O Relatório de Status da Grande Comissão examina desafios e oportunidades em um cenário missionário em transformação.

Christianity Today September 26, 2024
Courtesy of The Lausanne Movement / Photography by Grace Snavely

Nos dias de hoje, mais de 40% do mundo ainda não foi evangelizado. No entanto, do total global de 450 mil missionários cristãos que temos hoje, cerca de 97% são enviados para povos que já têm acesso ao evangelho.

Outro fato surpreendente: em 1900, mais de 80% dos cristãos do mundo viviam na Europa ou na América do Norte, mas hoje, apenas cerca de 25% vivem nessas regiões. O restante reside no Sul Global, que inclui África, Ásia, América Latina e Oceania.

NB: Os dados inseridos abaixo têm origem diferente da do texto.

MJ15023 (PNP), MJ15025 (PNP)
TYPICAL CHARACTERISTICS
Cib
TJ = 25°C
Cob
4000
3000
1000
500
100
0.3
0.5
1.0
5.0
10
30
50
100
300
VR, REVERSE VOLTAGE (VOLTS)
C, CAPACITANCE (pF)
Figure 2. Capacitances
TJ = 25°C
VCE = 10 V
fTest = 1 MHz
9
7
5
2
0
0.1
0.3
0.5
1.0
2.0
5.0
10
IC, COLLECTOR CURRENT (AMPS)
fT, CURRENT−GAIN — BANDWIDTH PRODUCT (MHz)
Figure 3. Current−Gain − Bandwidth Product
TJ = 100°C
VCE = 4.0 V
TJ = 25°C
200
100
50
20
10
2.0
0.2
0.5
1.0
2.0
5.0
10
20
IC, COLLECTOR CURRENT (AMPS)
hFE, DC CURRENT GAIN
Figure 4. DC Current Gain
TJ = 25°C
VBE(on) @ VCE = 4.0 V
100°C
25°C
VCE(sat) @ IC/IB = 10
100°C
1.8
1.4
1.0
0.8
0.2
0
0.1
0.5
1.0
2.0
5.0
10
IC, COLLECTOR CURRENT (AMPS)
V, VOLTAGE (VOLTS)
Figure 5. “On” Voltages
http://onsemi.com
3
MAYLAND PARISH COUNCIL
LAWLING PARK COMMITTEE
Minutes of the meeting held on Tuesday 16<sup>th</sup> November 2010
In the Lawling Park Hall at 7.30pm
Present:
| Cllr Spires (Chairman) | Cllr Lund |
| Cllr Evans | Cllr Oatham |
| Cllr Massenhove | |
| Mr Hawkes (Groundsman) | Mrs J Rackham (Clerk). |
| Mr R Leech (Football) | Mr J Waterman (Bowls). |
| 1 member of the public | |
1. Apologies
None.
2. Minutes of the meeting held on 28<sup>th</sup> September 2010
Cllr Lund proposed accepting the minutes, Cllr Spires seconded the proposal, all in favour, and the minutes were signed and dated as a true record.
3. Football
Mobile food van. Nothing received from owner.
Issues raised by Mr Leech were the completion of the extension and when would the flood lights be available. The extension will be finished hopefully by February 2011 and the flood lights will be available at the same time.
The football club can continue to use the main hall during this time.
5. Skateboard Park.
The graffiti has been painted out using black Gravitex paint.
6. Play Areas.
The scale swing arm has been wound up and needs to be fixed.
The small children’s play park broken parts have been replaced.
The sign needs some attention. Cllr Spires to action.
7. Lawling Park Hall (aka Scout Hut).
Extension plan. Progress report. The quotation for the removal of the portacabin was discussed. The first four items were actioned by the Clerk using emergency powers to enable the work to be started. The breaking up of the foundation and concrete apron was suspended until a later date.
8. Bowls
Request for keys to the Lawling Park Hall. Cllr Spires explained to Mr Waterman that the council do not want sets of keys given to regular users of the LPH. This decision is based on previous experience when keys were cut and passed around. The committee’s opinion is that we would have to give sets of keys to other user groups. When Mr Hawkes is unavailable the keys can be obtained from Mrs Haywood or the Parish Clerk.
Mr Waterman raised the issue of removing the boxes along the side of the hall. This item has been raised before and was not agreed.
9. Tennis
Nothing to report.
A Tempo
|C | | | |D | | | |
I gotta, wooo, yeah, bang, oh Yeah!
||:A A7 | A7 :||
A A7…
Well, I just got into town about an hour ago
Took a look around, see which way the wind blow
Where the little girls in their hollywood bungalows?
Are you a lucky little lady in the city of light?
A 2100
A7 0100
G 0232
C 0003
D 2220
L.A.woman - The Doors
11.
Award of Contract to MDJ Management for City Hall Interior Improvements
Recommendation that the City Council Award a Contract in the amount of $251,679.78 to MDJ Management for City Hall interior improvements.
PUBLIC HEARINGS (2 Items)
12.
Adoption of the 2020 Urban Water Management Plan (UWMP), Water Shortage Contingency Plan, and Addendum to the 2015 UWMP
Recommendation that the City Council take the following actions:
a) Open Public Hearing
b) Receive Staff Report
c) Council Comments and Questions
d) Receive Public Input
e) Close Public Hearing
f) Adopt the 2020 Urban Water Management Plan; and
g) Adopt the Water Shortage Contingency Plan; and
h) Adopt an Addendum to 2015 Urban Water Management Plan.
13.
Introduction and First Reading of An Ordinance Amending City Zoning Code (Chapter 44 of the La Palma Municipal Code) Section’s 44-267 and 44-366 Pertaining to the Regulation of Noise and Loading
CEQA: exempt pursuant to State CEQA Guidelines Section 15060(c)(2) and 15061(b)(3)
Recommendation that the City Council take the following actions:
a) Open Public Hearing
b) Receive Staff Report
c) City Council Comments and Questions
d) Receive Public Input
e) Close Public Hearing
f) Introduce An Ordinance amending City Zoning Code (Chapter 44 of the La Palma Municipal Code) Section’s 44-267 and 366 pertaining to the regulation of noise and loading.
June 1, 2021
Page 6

A mudança geográfica no cristianismo também significa uma mudança nos países de origem dos missionários. Os Estados Unidos ainda enviam o maior número de missionários, mas os próximos quatro países [na lista dos que mais enviam] são Brasil, Coreia do Sul, Filipinas e Nigéria.

Estas são algumas das descobertas do Relatório de Status da Grande Comissão, divulgado pelo Movimento de Lausanne no início deste ano, antes do Quarto Congresso de Lausanne em Incheon, Coreia do Sul. O relatório se baseia em pesquisas de organizações internacionais cristãs e sem fins lucrativos, e apresenta insights de 150 especialistas em missões globais.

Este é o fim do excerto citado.